** EXTRACT **
A common theme in the studies is the application of features derived from optical data, namely VIs (29 studies), spectral bands (19), textures (19), and sward height (15). Most studies collected data from at least two different types and considered multiple input variables, either alternatively or supplementary. The focus is on exploiting the potential of optical sensing and techniques for transforming image data into variables that are associated with plant growth. Therefore, it is not surprising that the number of VIs (1 to 97), spectral bands (2 to 2150), and textures (8 to 32) varied considerably across studies. It is noteworthy that the most frequent approach for measuring the sward height was UAV, which has substituted the manual measurement using hand-held devices. Consistent with the large array of VIs, spectral bands, textures, and sward height variables collected in combination, the types of optical sensors used indicate comprehensive coverage of current sensor technologies.

** JOBS **
• a. In the passage on optical sensing, what has largely replaced the manual measurement of sward height with hand-held devices?
• b. List every type of feature derived from optical data named in the passage on optical sensing, with the number of studies given for each.

** DATASET EXCERPT **
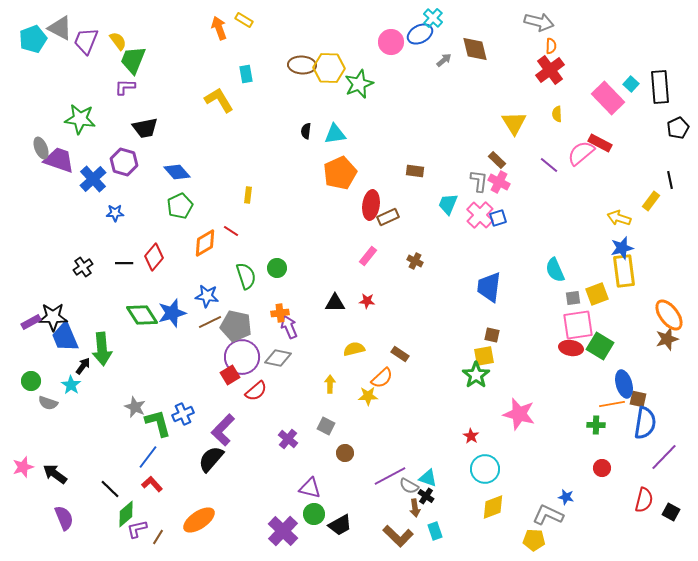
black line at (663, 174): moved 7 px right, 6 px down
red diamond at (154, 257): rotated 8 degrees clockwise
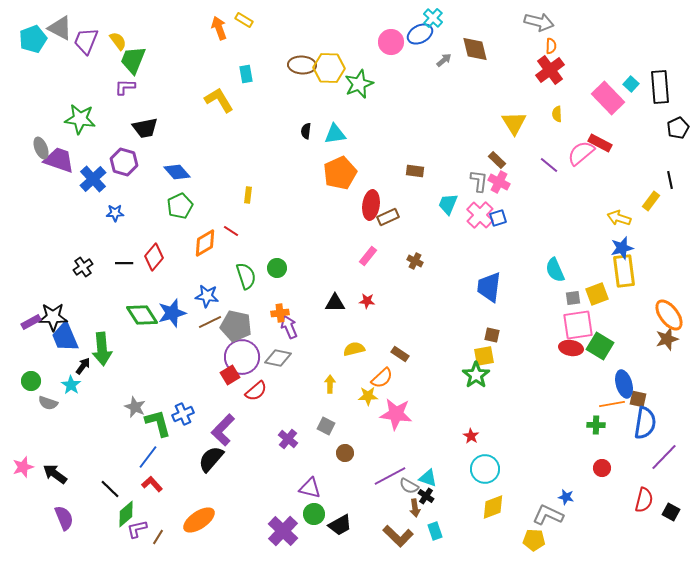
pink star at (519, 414): moved 123 px left; rotated 8 degrees counterclockwise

** SOLUTION LIST **
• a. UAV

• b.
- VIs: 29 studies
- Spectral bands: 19 studies
- Textures: 19 studies
- Sward height: 15 studies